- Brief
For the data below, restate word for word only the lines from the line containing "(45, 65) none" through the line containing "(392, 252) none", both ends included.

- Recorded data
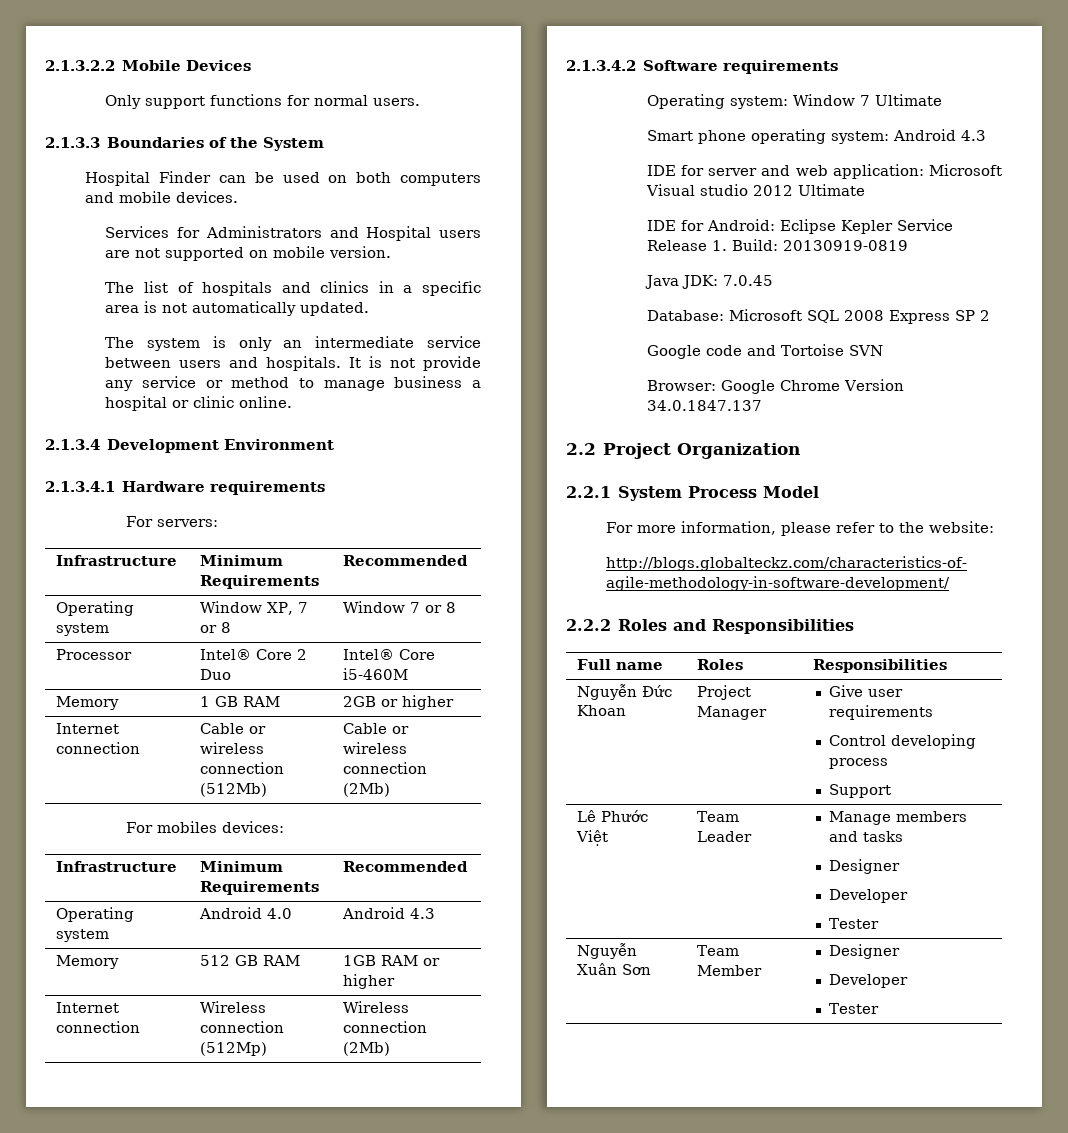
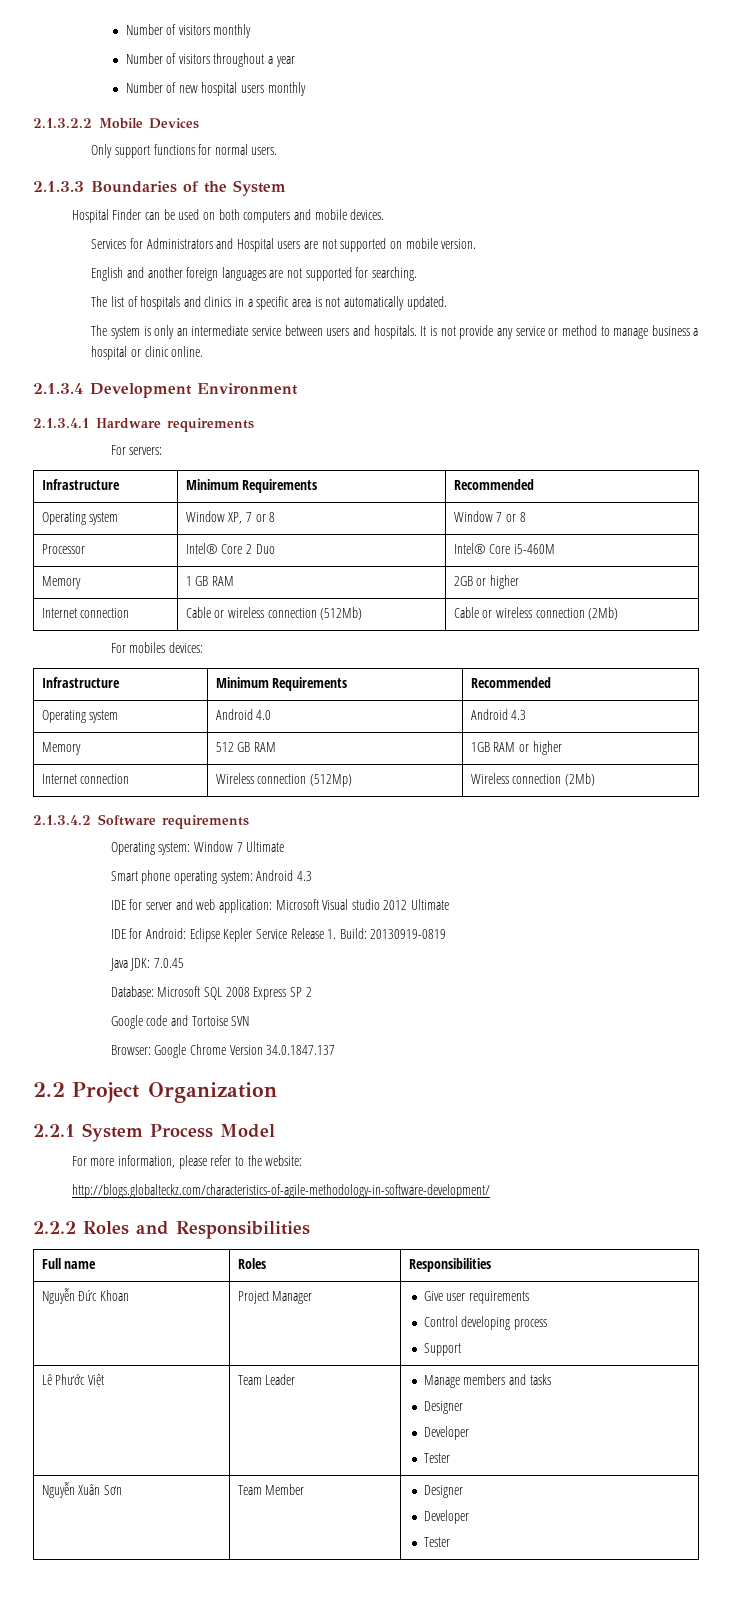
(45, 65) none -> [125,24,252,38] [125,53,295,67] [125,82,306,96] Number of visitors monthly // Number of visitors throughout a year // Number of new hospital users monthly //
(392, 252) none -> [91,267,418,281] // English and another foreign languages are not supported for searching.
---
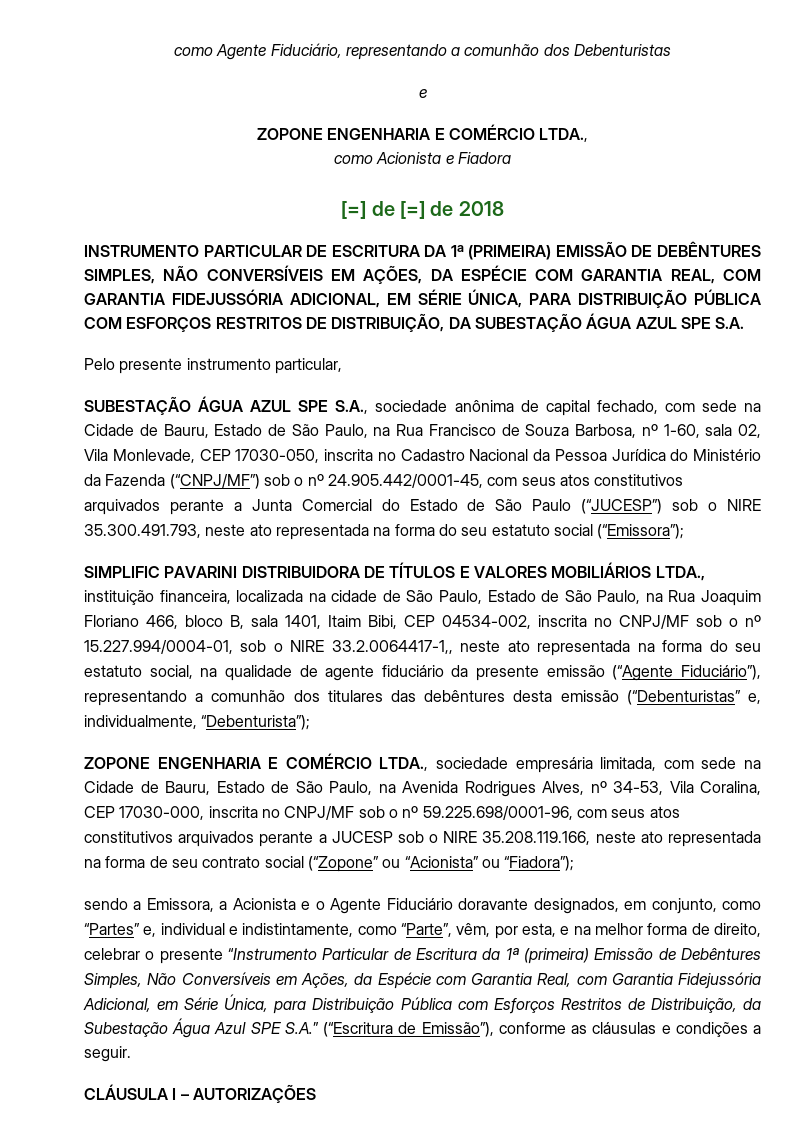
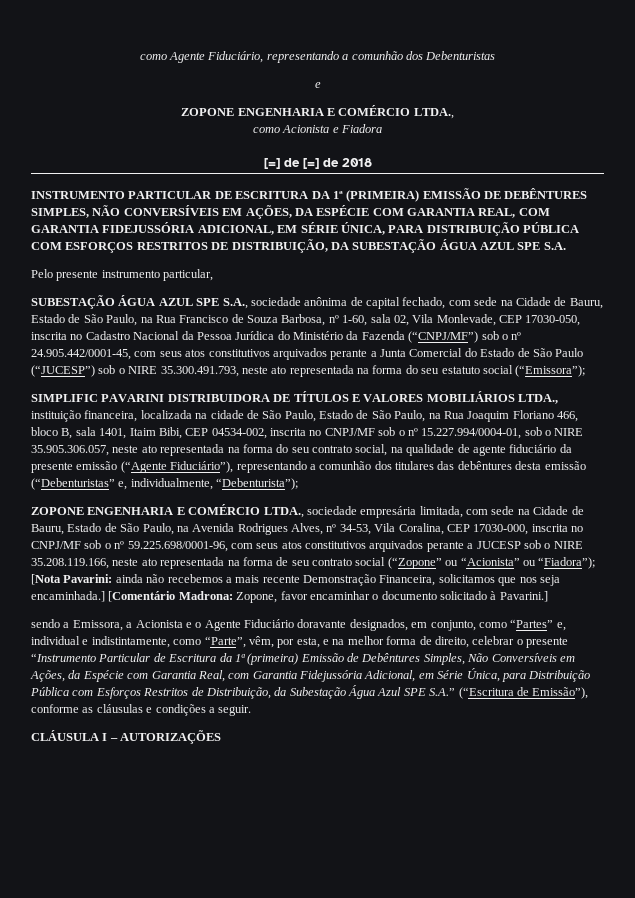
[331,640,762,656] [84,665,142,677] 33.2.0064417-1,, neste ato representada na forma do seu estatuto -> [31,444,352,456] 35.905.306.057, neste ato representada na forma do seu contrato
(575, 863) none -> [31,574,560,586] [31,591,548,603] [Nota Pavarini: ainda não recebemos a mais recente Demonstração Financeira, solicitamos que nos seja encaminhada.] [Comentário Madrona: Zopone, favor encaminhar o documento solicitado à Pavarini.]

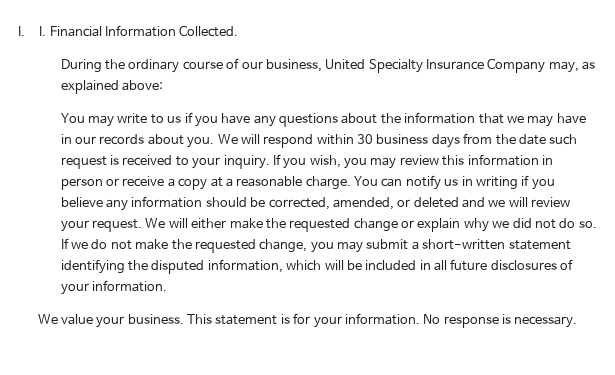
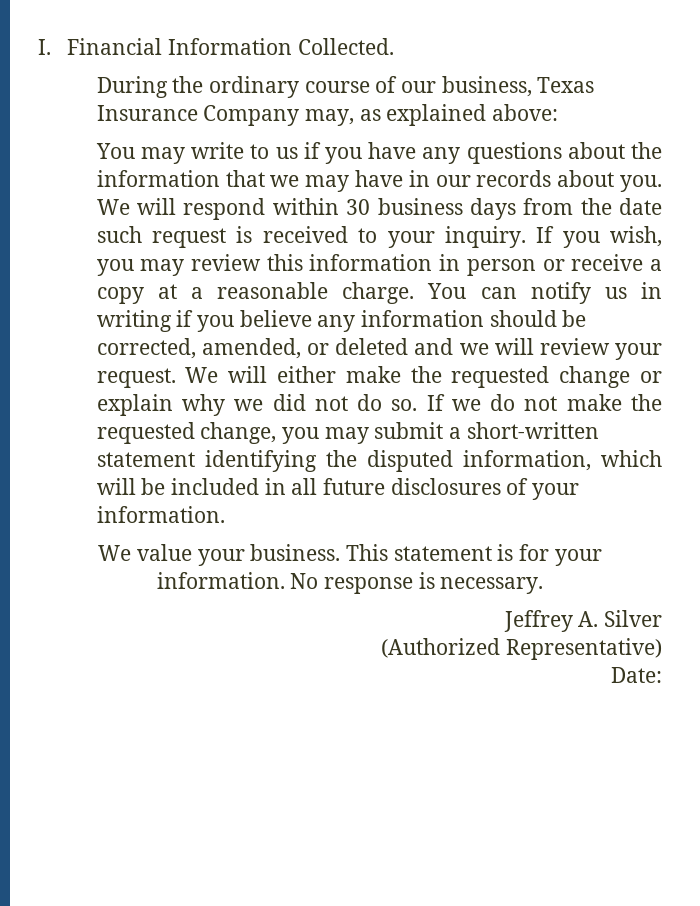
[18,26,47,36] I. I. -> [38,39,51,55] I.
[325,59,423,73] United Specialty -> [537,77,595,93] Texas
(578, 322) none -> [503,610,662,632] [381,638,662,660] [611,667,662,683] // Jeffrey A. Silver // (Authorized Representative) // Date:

- Problem solution
(45, 65) none -> [125,24,252,38] [125,53,295,67] [125,82,306,96] Number of visitors monthly // Number of visitors throughout a year // Number of new hospital users monthly //
(392, 252) none -> [91,267,418,281] // English and another foreign languages are not supported for searching.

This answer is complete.